DraftExpress.com projected Smart as the third overall pick in June's NBA Draft, which means he would've been guaranteed more than $7.29 million over the next two years even if he turned into the worst basketball player in the world, even worse than Hasheem Thabeet. That's more than Seven.Point.Two.Nine.Million! Do you realize how much money that is? Think about it this way: If you graduate college at 22 and make $100,000 a year, you would have to live to be at least 94 and work till at least 94 to make what Smart would've been guaranteed to make before he turned 22 years old.
That's the context.
That's the type of money we're talking about.
And don't tell me the money "will always be there," because I just watched Adonis Thomas, in a span of five months, go from a projected lottery pick to a kid who will be lucky to get drafted. In this world, nothing is guaranteed until it's actually guaranteed. So, make no mistake, Marcus Smart is taking an enormous risk and making a high-stakes gamble. Anybody suggesting otherwise is either stupid or lying (or stupid and lying).
But it's his gamble.
And I'm sure the risks have been explained to him.
So I'm OK with it, if only because I no longer think I'm in a position to not be OK with it. Something I've realized over the years is that every pro basketball player I know -- and most professional anythings I know -- speak romantically about their college days, and I decided I can't really put a value on those days, especially when those days include being the so-called Big Man On Campus. Perhaps that's worth millions of dollars to somebody who might turn the gamble into a trip to the Final Four and subsequently make millions of dollars anyway. It's also possible some people just don't care about the money at all because they trust life will turn out OK, regardless. People are different. I stopped trying to figure everybody out years ago. I now understand I can only speak for myself. So ...
I like big houses and nice cars and pools.
I like the idea of never having to stress over bills.
If my son were a projected top-three pick, I'd want him in the draft.

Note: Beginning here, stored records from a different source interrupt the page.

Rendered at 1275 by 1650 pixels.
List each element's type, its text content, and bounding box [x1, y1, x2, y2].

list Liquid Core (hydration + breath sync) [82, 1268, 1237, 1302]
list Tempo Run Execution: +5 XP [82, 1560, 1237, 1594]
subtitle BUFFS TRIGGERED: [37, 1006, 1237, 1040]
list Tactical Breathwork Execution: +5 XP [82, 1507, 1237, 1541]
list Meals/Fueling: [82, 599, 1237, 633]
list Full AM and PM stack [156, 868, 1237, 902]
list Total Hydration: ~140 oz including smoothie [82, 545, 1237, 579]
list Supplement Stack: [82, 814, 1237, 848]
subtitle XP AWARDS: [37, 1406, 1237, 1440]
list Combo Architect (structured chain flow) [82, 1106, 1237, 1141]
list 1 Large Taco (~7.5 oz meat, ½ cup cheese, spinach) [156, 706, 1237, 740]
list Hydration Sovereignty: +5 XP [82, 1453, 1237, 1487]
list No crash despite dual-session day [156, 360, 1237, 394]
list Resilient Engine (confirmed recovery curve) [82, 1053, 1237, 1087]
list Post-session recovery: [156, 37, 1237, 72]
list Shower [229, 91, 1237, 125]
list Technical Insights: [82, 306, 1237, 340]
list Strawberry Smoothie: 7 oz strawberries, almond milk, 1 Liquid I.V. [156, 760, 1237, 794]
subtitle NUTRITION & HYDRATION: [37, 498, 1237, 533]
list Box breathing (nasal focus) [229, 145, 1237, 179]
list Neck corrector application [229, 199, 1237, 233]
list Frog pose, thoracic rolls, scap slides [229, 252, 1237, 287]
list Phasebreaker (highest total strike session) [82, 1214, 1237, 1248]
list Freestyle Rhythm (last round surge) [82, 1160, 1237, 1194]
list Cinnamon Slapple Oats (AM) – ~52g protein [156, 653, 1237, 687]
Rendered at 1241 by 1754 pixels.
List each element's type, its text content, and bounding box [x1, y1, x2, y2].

But I'm not Marcus Smart and my son is not Marcus Smart, which means I'm OK with what Marcus Smart is doing. Would I do it? No. Would I advise anybody to do it? No. But as long as the combo guard with a big smile understands the risks involved with returning to Oklahoma State, who am I to criticize? So consider this me simply tipping my hat, wishing him luck and placing him on my list of preseason First Team All-Americans. For Smart's sake, I hope everything works out. That's the only reasonable way to be, I think.